* [PROBLEM A]:
According to the PU/PD sheet, what daily water consumption counts as polydipsia in the cat and dog?
* [PROBLEM B]:
Please carry the PU/PD sheet forward, starting after its final sentence about pollakiuria.

* [PASSAGE]:
Here is an information sheet from VIN that discusses PU/PD.:

There are  at least 25 different thing to rule out. And, unfortunately, many dvm’s jump right to DI. Hopefully you will see that DI is not always on the top of the list. A lot of testing has to “pass under the bridge” before we “diagnose” DI. If she does have it, however, there may be some tweaking that can be done.
Linda G. Shell, DVM, DACVIM (Neurology)

Disease description:
Before diagnostic procedures are undertaken to determine the etiology of polydipsia/polyuria (PD/PU), it is necessary to consider the definitions of each and to try to determine if the patient is truly PD/PU.
# Polydipsia in the cat and dog is the consumption of greater than 100 ml/kg of water per day or approximately 2 ml/lb/hour. Sick animals and animals with dysphagia may visit the water bowl frequently without imbibing water so it may become important to measure water intake at some point.
# Polyuria in the cat and dog is the production of greater than 50 ml/kg (23 ml/lb) of urine per day or more than 2.2 ml/kg/hr (1 ml/lb/hr). Evaluation of several urine specific gravities will allow one to establish if the patient is polyuric or not. If the specific gravity is > 1.030, it is very unlikely that the patient is urinating
or drinking excessively. If the urine specific gravity is persistently less than 1.020, it is more likely that the patient is polyuric. # Pollakiuria, the urge to urinate frequently, may be confused with polyuria. Pollakiuria may result from an irritation of the urinary tract and not from increased amounts of urine.

Saved entries
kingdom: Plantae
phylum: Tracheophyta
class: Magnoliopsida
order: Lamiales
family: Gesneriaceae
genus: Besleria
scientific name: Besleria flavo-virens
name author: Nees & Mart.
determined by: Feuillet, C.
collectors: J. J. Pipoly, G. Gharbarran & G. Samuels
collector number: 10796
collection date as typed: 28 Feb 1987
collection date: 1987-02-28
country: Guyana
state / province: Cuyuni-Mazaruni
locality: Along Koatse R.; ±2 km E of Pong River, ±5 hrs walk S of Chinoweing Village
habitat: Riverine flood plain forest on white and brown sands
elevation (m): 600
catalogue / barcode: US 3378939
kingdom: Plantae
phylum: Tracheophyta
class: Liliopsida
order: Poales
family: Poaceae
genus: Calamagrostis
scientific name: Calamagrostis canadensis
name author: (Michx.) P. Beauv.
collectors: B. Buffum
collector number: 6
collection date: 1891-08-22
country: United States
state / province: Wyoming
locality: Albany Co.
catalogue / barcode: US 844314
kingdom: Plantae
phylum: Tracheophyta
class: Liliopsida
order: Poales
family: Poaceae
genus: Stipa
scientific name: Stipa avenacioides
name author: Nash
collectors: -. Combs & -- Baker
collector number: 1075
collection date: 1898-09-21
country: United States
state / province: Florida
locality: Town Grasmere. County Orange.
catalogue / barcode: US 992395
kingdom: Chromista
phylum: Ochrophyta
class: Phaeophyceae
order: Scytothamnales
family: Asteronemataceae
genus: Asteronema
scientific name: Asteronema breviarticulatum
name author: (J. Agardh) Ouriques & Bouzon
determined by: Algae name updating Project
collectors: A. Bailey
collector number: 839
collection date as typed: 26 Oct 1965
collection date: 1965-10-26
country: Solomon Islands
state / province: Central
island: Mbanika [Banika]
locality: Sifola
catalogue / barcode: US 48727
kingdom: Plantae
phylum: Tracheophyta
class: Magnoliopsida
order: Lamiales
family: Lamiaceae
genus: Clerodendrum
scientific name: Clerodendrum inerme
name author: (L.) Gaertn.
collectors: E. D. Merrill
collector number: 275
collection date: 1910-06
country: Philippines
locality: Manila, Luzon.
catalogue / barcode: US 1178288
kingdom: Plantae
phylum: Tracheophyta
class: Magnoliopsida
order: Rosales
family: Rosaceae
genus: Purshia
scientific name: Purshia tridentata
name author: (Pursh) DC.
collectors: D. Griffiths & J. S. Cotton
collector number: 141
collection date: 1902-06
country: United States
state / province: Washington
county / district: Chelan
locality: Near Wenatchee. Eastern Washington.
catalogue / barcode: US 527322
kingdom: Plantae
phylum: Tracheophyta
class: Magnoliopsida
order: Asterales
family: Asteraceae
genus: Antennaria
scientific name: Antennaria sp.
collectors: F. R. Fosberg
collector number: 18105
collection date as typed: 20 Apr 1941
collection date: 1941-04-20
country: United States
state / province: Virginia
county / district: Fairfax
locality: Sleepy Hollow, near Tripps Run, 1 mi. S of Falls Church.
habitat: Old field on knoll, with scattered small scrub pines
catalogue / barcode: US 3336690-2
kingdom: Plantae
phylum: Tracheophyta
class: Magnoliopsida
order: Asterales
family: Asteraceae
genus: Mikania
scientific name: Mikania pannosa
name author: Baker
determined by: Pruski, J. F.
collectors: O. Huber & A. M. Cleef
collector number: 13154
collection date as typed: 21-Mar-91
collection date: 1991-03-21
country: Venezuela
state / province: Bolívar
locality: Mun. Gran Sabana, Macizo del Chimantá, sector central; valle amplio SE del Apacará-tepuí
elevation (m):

* [TASK ANSWER A]:
More than 100 ml/kg of water per day, or approximately 2 ml/lb/hour.

* [TASK ANSWER B]:
After confirming the the patient is PU/PD, it is helpful to try to determine if the patient has primary polydipsia which results in compensatory polyuria, or if the patient has primary polyuria which results in compensatory polydipsia. The rule outs are different for primary polydipsia vs primary polyuria. History and initial laboratory data should be helpful to distinguish between the two mechanisms.

Mechanisms causing Polydipsia:
Polydipsia is usually compensation for increased water loss primarily due to polyuria. However there are conditions causing polydipsia which then result in compensatory polyuria. These conditions are psychogenic polydipsia, hypothalamic injury, certain foods (salt), hypercalcemia, hyperreninemia, excessive exercise, and hot weather. If polydipsia is the cause of the polyruria, one would expect to find normal to low serum sodium and low serum osmolality.

Mechanisms causing Polyuria:
There are two major mechanisms producing polyuria:
1) Water diuresis is the excessive production of low specific gravity urine.
2) Solute diuresis is due to the development or intake of excessive solute.

Causes of water diuresis:
# Diabetes insipidus: Central (decreased production of vasopressin (ADH)) or nephrogenic (decreased ADH receptors or decreased sensitivity to ADH in the renal tubules) diabetes insipidus causes PU/PD.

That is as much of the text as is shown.